PHILADELPHIA • Ryan Theriot found his way into the starting lineup Sunday night for only the third time this month as he received an opportunity against Philadelphia Phillies lefthander Cole Hamels.
Unseated as Cardinals starting shortstop by the trade July 31 for Rafael Furcal, Theriot is dealing with part-time status for the first time since his rookie season in 2006. The club's opening day leadoff hitter also has received advice from manager Tony La Russa that a modified offseason conditioning program to promote quickness over bulk may be helpful to his future.
"I think he got stronger and it may have cost him a little quickness," said La Russa, adding that he has communicated the same message to the player. "He wanted to hit more power and bulked up some."
Theriot says he arrived in Jupiter, Fla. this February at 190-195 pounds — just as had done previously with the Chicago Cubs and Los Angeles Dodgers. Theriot typically sheds weight during the season, ending up around 185. However, he says less consistent playing time the last six weeks also has caused him to fight weight gain.
Theriot challenges the notion that he lost quickness from last season to this. Rather, he says that he obsessed over early fielding difficulties, becoming more timid than aggressive on defense for the first time in his career.
Of his 18 errors this season, Theriot has committed 17 in 755 innings at shortstop, compared to one in 147 innings at second. Concerning himself with mechanics in April and May didn't help.
"The first thing — almost the only thing I heard when I walked into spring training were questions about defense. It never really stopped," Theriot said. "You make an error in a spring game and then you hear it even louder. At some point, I stopped thinking about making a great play and became more concerned about making a mistake. That's not how I play. I've never played timid — ever. If I messed up, I'd think about making the next play."
Theriot has moved from shortstop to second base in each of the last two seasons. That does not mean he is prepared to consider himself a right-side defender.
"I don't think at this point in my career I see myself as a second baseman," he said. "That said, I have no problem going to play second base. It doesn't bother me at all."
The Cardinals led the division until July 27, four days before the Furcal acquisition. Speaking only about his own role, Theriot noted, "When I was playing shortstop we were in first place. I know that. It is what it is."
Manuel keeps 'A' Team in
Phillies manager Charlie Manuel saw no reason Sunday to radically alter the lineup that clinched the NL East the night before. La Russa said he would have it no other way.

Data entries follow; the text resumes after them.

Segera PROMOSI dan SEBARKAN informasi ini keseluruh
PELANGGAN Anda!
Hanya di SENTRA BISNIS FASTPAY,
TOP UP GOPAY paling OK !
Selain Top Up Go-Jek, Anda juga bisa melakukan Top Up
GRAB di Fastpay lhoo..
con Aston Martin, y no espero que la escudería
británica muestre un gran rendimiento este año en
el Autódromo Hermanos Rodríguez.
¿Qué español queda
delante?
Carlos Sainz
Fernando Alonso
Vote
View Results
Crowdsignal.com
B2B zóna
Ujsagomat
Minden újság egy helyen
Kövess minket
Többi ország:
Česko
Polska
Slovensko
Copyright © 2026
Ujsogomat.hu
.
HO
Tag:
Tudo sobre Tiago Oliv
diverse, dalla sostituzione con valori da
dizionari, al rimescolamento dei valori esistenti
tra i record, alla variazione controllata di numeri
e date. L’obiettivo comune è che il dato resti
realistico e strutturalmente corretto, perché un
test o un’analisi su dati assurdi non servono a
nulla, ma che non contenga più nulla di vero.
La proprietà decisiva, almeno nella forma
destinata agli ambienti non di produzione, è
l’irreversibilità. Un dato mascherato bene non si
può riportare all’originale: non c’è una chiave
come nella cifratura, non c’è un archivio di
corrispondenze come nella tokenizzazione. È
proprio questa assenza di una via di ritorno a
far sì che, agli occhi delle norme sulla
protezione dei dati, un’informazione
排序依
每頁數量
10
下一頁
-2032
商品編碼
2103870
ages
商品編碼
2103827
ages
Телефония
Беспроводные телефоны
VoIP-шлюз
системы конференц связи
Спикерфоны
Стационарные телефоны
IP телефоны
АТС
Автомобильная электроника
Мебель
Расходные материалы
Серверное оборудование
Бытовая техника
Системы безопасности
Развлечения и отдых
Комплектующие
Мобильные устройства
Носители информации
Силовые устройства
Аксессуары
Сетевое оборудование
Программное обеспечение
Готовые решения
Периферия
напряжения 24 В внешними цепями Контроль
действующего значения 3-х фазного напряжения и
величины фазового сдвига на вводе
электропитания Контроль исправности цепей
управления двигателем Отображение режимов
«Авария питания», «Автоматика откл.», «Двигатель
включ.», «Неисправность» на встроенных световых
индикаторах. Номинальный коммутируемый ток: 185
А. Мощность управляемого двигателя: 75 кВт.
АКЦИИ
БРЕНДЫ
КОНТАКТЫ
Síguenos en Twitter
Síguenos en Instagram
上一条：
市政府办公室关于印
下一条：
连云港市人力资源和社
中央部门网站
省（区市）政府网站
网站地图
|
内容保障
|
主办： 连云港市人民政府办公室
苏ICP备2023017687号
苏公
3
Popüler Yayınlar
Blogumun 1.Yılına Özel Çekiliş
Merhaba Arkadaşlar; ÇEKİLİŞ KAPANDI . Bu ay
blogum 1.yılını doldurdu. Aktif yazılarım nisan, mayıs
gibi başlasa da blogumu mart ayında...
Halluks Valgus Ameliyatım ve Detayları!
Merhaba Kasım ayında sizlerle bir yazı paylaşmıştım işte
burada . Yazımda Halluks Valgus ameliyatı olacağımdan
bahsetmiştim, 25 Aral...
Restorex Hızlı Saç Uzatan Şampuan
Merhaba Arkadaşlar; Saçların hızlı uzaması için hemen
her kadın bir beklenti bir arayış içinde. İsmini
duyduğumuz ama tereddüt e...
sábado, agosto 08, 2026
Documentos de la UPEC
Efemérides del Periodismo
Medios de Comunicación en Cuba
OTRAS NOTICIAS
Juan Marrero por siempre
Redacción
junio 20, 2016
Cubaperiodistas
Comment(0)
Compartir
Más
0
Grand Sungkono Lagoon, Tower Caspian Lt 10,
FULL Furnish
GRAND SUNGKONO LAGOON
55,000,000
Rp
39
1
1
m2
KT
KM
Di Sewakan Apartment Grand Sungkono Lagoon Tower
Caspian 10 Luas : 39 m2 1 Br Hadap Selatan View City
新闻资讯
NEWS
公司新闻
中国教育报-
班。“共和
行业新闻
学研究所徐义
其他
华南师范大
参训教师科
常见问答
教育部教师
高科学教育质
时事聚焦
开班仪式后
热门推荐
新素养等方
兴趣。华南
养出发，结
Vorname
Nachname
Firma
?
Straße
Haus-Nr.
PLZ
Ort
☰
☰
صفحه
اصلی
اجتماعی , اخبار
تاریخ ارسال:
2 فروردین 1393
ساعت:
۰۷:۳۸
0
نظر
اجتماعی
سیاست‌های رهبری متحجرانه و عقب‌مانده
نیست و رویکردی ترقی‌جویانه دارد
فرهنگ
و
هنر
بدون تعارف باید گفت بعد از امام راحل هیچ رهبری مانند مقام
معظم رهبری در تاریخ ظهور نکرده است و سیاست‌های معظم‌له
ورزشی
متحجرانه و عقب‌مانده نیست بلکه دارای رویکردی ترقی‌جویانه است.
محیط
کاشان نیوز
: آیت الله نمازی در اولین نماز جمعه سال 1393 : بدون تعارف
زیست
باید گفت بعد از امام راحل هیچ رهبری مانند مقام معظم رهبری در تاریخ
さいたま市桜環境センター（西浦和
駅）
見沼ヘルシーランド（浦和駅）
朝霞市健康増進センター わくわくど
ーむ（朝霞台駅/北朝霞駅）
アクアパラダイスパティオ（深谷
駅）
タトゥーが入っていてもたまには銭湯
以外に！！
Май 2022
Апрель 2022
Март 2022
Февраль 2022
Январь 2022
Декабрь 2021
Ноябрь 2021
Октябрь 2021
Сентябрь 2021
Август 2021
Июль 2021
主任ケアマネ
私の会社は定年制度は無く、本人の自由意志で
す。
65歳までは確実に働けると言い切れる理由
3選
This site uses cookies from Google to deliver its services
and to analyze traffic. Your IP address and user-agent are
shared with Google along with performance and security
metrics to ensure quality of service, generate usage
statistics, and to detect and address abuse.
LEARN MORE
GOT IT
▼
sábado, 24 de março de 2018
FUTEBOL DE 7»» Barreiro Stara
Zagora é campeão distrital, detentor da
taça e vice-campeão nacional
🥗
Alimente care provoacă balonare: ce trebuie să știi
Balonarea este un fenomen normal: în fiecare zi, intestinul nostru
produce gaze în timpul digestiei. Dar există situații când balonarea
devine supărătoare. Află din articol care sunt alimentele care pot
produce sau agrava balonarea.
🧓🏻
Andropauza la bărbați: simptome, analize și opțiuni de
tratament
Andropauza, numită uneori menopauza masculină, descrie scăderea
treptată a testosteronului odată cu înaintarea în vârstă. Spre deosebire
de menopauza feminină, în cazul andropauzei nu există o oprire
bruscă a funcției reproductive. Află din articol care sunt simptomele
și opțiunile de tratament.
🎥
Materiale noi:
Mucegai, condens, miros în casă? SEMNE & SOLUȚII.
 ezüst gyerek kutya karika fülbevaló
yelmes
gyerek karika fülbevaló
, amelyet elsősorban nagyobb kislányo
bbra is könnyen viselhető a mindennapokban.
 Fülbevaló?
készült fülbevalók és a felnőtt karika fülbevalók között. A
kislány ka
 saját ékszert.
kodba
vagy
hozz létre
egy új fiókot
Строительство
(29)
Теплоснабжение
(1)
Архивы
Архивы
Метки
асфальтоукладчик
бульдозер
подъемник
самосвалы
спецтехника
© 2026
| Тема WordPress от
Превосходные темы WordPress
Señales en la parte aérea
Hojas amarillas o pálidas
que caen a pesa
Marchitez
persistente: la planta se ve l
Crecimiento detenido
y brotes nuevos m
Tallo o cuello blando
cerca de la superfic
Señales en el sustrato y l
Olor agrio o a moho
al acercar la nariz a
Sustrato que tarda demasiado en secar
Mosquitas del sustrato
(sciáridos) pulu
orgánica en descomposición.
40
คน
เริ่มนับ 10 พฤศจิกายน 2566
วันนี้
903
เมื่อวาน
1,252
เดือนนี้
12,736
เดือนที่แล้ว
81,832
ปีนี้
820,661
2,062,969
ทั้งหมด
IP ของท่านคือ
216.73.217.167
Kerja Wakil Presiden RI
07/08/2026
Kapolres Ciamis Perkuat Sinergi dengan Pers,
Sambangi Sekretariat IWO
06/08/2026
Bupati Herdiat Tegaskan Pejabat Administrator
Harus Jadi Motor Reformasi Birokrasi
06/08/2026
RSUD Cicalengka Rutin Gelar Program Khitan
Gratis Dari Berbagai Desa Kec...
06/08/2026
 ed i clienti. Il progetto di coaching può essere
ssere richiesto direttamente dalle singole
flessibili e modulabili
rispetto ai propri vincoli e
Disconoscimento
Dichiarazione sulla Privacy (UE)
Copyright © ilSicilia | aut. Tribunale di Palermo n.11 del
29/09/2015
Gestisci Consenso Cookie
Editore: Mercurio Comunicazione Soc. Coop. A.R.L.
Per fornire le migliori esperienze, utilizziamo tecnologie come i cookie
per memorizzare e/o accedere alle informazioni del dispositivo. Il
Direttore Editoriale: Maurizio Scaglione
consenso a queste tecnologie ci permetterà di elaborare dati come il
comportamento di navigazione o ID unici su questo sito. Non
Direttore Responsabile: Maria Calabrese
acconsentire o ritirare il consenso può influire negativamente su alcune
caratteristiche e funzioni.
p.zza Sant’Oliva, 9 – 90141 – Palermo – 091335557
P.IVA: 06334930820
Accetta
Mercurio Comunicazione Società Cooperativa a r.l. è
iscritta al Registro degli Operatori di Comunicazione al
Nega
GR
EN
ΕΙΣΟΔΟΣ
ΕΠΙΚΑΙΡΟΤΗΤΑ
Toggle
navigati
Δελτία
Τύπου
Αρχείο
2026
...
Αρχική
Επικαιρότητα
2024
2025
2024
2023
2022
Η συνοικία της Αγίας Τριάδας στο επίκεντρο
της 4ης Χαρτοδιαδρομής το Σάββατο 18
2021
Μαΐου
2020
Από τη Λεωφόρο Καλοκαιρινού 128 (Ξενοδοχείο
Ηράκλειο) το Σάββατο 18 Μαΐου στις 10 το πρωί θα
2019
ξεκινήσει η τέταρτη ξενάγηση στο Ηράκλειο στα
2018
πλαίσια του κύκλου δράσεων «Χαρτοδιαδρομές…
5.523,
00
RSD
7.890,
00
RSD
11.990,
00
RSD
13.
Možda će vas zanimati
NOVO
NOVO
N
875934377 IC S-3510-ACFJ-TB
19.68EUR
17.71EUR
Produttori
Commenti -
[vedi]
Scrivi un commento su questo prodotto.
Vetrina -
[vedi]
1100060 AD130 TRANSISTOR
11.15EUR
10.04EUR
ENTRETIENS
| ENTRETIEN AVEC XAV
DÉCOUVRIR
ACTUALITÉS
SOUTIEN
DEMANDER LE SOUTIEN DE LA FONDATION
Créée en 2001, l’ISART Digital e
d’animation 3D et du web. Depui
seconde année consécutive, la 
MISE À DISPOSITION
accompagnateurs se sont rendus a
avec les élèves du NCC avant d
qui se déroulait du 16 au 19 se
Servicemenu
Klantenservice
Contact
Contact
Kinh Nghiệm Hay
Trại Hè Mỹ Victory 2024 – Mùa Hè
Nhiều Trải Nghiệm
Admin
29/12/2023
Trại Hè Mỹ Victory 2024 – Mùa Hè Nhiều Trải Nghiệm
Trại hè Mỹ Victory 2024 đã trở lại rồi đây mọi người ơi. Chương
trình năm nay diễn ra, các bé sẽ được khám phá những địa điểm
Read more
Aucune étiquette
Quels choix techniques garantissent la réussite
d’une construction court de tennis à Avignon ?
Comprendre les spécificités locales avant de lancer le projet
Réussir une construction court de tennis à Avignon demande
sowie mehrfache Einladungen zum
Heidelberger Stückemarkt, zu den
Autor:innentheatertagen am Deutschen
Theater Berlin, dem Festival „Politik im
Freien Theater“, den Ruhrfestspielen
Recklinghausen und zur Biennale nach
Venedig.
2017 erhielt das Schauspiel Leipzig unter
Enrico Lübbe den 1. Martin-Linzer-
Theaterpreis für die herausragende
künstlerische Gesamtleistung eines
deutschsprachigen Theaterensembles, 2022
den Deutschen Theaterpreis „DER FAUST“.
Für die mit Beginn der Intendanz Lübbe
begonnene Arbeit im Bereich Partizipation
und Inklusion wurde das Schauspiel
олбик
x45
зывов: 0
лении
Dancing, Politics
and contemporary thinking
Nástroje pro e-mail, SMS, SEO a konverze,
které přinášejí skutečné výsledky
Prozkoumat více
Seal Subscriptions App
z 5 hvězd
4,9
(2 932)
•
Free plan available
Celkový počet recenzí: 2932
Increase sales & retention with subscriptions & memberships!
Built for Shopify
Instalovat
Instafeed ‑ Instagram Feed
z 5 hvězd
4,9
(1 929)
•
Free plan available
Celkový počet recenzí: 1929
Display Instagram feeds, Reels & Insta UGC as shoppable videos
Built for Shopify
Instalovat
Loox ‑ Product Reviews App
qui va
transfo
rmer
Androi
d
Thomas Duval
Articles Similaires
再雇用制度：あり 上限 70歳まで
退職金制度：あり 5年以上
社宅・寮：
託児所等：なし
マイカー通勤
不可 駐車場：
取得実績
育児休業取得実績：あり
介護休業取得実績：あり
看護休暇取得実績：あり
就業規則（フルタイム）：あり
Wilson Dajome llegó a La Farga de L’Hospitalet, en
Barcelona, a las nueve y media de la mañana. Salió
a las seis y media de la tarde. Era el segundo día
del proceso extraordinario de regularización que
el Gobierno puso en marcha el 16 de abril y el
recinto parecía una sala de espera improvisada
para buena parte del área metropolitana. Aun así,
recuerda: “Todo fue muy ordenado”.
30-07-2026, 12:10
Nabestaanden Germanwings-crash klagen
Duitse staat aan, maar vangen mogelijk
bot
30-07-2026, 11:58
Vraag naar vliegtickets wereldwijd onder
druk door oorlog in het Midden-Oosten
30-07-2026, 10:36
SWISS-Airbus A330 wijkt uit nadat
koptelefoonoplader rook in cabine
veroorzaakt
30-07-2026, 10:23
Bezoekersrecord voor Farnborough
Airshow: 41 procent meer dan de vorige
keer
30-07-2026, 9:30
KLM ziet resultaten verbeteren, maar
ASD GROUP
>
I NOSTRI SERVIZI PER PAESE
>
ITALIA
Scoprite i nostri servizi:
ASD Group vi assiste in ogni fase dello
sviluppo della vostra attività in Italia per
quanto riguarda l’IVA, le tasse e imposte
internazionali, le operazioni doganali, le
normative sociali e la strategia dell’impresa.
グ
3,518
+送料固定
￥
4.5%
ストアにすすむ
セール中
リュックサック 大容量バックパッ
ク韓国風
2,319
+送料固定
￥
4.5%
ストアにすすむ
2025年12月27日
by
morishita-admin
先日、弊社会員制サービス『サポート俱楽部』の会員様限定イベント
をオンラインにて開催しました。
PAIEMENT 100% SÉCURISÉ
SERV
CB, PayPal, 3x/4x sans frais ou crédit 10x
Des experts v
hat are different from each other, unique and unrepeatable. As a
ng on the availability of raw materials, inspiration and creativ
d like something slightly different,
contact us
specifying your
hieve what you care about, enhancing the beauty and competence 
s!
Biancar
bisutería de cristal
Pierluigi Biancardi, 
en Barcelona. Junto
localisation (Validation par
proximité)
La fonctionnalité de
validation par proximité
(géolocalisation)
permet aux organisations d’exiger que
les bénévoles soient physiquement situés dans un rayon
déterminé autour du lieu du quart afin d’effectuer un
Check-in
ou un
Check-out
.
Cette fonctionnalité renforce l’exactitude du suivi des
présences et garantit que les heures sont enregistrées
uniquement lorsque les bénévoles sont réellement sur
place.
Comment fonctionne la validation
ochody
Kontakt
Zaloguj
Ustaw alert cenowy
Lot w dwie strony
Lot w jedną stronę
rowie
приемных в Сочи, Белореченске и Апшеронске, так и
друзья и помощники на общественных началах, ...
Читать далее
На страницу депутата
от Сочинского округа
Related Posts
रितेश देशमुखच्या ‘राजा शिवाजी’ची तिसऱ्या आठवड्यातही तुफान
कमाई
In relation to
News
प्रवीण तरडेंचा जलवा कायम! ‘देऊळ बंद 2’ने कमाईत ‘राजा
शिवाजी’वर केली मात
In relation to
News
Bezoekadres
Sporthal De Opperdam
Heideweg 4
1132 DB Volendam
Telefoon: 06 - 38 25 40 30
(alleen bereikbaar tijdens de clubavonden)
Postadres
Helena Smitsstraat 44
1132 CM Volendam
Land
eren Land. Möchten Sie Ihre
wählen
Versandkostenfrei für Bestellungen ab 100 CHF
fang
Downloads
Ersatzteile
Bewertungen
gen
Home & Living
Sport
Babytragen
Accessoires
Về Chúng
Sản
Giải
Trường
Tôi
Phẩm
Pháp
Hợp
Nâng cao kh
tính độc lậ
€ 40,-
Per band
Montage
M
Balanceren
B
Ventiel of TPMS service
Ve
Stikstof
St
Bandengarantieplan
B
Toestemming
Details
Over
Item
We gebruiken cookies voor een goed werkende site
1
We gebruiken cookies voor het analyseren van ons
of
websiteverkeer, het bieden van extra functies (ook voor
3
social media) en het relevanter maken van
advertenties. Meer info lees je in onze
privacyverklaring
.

Manuel, well aware the Cardinals are a factor in the wild-card race along with the Atlanta Braves and the San Francisco Giants, started six of the same eight position players.
Phillies first baseman Ryan Howard, who is dealing with chronic heel discomfort that probably will require a cortisone injection, and catcher Carlos Ruiz were the only players not to return against Chris Carpenter.
"When we were trying to be a wild card we used to check box scores," recalled Manuel. "I saw some games on the West Coast and the closers they were using and I'd laugh. I thought it was a joke because they weren't giving us a chance. It's respect for the game — not only for the Cardinals and Braves, but for the game."
"I totally agree," said La Russa, who has been in Manuel's situation numerous times. "That's the right thing to do. That's the game of baseball. We want to play that team."
Cardinals flex Quads
The Quad Cities River Bandits won their first Midwest League (Class A) title since 1990 Saturday night when they completed a sweep of their best-of-five series over Lansing. The River Bandits went 7-0 during three rounds of playoffs under manager Johnny Rodriguez. Quad Cities put together a 79-55 record that included a 41-27 second half title.